• Exercise directions
Set down every entry again word for word, please, but skip the pictures.

• Records for the exercise
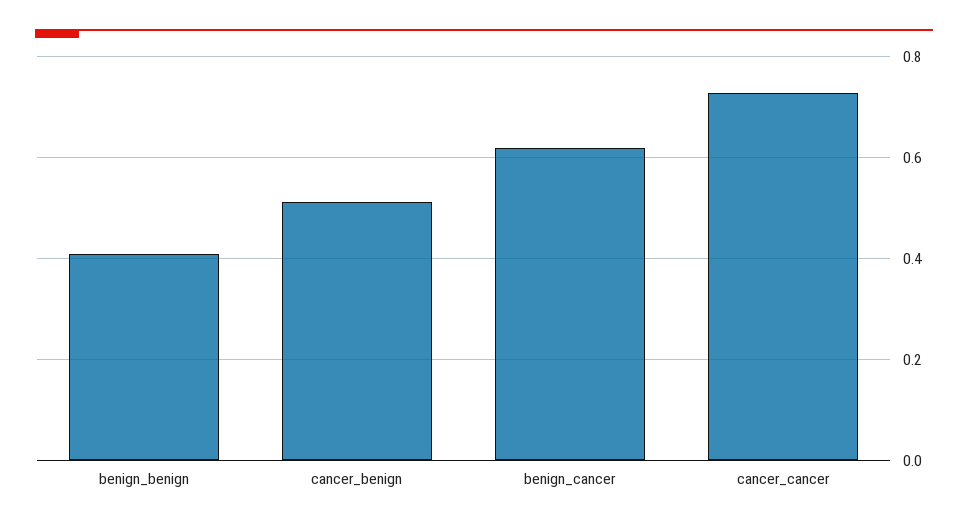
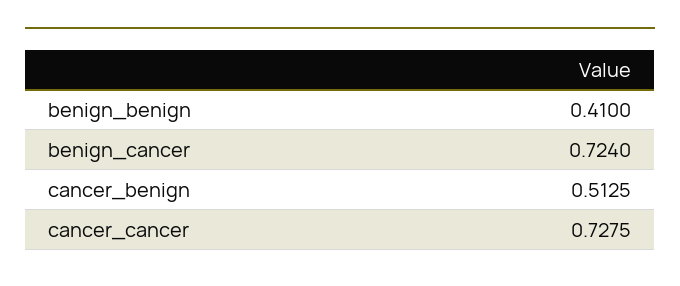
benign_cancer: 0.62 -> 0.724

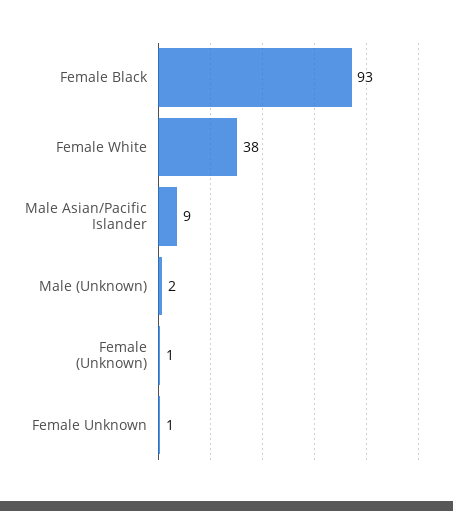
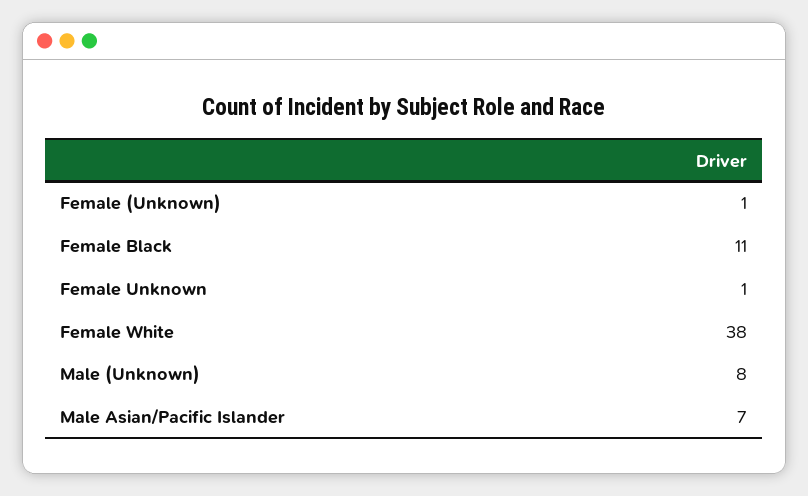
Female Black: 93 -> 11
Male Asian/Pacific Islander: 9 -> 7
Male (Unknown): 2 -> 8

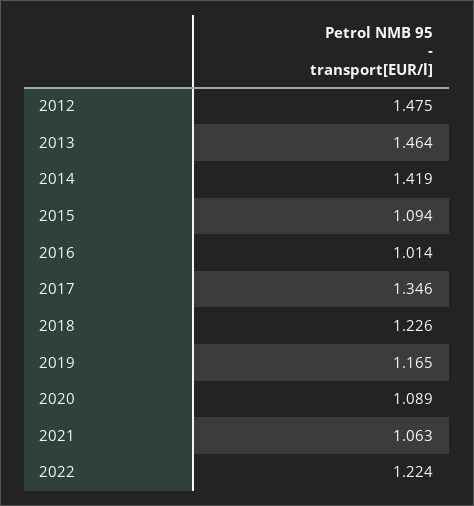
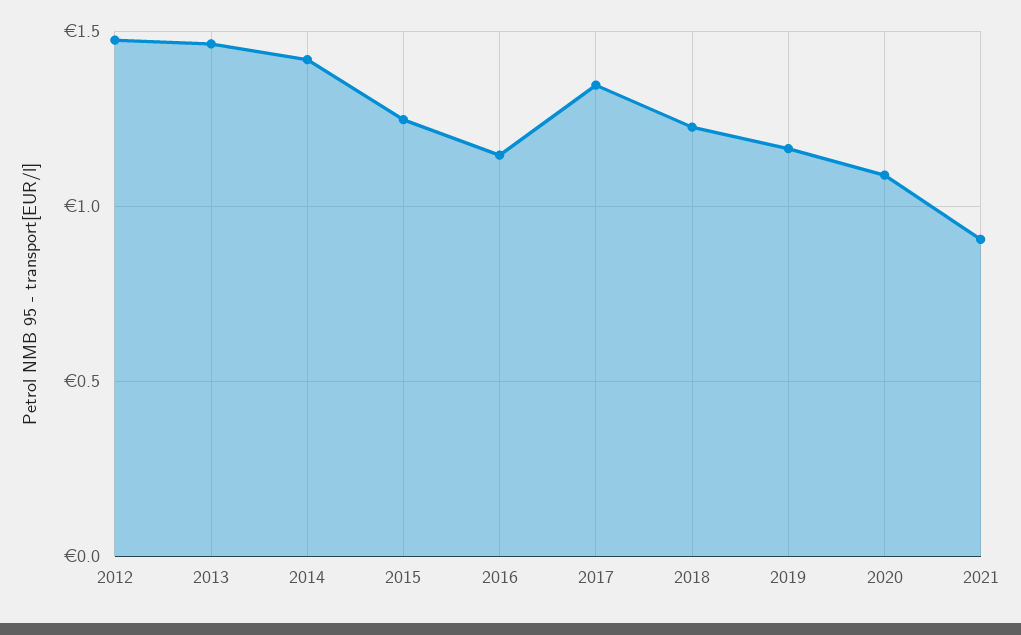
2015: 1.094 -> 1.25
2016: 1.014 -> 1.15
2021: 1.063 -> 0.9
2022: 1.224 -> none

• Solution
benign_cancer: 0.62 -> 0.724

Female Black: 93 -> 11
Male Asian/Pacific Islander: 9 -> 7
Male (Unknown): 2 -> 8

2015: 1.094 -> 1.25
2016: 1.014 -> 1.15
2021: 1.063 -> 0.9
2022: 1.224 -> none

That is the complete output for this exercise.